You are viewing a plain text version of this content. The canonical link for it is here.
Posted to dev@jackrabbit.apache.org by "Jukka Zitting (JIRA)" <ji...@apache.org> on 2006/03/13 14:45:39 UTC
[jira] Created: (JCR-351) Default to superuser access when JAAS is
not configured
Default to superuser access when JAAS is not configured
-------------------------------------------------------
Key: JCR-351
URL: http://issues.apache.org/jira/browse/JCR-351
Project: Jackrabbit
Type: Improvement
Components: security
Versions: 0.9
Reporter: Jukka Zitting
Priority: Minor
Even though JCR-348 made easier to start a Jackrabbit repository with default configuration, the user still needs to take care of the JAAS configuration. It would be more user-friendly to log a warning and default to superuser access rather than throwing a LoginException when JAAS has not been configured. This behaviour should be limited to only default credential logins (Session.login() with null Credentials) and it should be possible to disable it with a configuration option. We could even have this behaviour disabled by default, but enabled in the configuration file used with the JCR-348 automatic configuration.
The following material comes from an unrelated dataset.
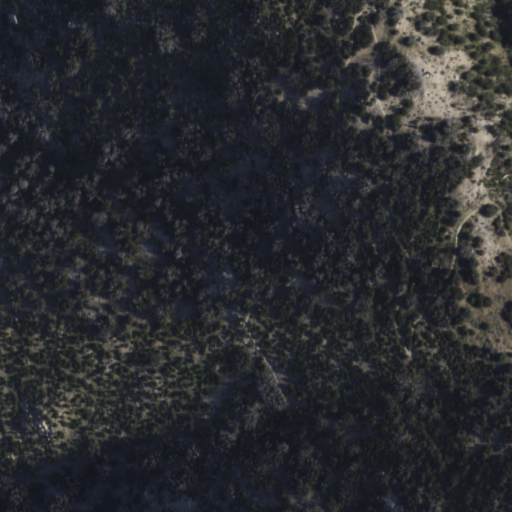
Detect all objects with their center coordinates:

This is a case against the "secure by default" design principle, but I think that in this case the benefits in easier setup outweight the security drawbacks, especially if coupled with the above restrictions and a clear documentation note about the insecure default.
--
This message is automatically generated by JIRA.
-
If you think it was sent incorrectly contact one of the administrators:
http://issues.apache.org/jira/secure/Administrators.jspa
-
For more information on JIRA, see:
http://www.atlassian.com/software/jira
[jira] Updated: (JCR-351) Default to anonymous access when no
Credentials are given
Posted by "Jukka Zitting (JIRA)" <ji...@apache.org>.
[ http://issues.apache.org/jira/browse/JCR-351?page=all ]
Jukka Zitting updated JCR-351:
------------------------------
Attachment: null-credentials.patch
Attached a patch that fixes this issue by defaulting to anonymous access when no credentials are given in Session.login() and JAAS is not configured. I also added a defaultUserId configuration option to SimpleLoginModule that allows null credentials to be mapped to some other user than anonymous.
The patch contains the following changes:
* RepositoryImpl: Pass null Credentials to a LoginModule for interpretation rather than directly throwing an exception when a JAAS Subject is not available.
* SimpleLoginModule: Default to anonymous access when null Credentials are given. Added (disabled by default) a defaultUserId property for using some other user than anonymous by default.
* repository.xml: Added a note about the new defaultUserId property and a commented out example on how to use it.
The only impact on existing environments is that null Credentials will now be passed to configured LoginModules with CredentialsCallback.setCallback(null) instead of explicitly throwing a LoginException when a JAAS Subject is not available.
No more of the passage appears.